Beneath this task are records; count the lines among them that contain the word "velvet" and answer with the number only.
[[ PROVIDED DATA open ]]
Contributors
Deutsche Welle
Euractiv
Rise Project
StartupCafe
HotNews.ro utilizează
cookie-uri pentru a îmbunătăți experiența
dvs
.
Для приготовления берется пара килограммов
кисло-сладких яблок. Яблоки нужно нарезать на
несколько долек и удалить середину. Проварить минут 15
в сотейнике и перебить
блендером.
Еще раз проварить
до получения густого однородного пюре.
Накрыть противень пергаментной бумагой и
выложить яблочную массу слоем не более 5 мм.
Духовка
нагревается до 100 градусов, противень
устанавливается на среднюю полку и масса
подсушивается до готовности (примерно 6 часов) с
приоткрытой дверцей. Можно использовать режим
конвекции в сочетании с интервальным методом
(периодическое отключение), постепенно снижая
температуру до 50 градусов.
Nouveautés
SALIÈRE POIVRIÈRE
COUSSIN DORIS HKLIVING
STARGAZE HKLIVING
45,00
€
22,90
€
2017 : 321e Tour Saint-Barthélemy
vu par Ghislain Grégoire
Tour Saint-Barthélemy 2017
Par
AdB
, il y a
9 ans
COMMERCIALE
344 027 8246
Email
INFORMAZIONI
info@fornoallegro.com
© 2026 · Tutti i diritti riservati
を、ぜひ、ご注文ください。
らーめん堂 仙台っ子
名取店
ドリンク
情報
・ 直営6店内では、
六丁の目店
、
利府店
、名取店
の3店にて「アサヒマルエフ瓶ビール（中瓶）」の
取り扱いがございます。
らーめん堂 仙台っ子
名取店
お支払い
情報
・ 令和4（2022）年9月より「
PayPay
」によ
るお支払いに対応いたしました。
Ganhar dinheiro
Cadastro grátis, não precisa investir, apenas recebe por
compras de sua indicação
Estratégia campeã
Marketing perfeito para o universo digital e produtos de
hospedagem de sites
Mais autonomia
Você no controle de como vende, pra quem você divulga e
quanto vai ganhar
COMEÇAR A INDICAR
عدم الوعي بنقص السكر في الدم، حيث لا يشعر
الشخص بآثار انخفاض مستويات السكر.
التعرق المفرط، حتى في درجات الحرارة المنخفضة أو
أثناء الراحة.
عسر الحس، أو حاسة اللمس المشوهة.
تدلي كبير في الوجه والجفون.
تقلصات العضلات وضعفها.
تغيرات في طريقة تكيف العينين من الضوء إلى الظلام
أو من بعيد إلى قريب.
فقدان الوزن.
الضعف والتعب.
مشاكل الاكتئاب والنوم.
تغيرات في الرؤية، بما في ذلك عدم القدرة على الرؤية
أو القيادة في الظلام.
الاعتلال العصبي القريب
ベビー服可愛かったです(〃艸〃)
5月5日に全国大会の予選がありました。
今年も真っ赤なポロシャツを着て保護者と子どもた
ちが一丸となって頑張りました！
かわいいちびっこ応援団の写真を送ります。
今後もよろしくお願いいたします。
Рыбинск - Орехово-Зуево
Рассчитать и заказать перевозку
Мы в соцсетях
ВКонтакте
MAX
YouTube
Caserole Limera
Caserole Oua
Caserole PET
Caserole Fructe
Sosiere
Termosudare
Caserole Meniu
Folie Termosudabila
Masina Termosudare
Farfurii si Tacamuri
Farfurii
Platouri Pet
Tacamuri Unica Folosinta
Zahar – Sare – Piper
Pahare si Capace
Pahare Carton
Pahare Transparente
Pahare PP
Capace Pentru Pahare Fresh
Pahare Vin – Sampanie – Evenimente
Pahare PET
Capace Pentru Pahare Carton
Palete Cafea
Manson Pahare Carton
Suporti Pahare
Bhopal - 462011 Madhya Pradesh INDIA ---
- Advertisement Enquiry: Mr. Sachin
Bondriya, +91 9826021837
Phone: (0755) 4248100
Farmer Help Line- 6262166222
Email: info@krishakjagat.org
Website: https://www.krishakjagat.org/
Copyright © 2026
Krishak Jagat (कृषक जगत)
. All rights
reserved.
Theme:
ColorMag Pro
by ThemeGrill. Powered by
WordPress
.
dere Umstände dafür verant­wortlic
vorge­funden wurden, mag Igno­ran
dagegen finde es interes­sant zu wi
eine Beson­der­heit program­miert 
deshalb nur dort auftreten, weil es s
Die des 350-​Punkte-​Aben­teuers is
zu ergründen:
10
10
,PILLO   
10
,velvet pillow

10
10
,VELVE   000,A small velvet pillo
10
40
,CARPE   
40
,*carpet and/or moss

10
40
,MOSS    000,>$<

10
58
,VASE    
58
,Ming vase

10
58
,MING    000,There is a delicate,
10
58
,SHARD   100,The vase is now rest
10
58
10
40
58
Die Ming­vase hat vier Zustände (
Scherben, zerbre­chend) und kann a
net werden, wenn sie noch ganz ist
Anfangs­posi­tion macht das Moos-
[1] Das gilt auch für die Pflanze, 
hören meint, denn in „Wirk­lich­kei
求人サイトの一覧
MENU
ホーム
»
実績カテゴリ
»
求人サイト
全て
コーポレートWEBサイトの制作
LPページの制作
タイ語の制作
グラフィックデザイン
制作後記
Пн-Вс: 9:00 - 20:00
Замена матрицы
[[ PROVIDED DATA closed ]]
EXERCISE OUTPUT =
2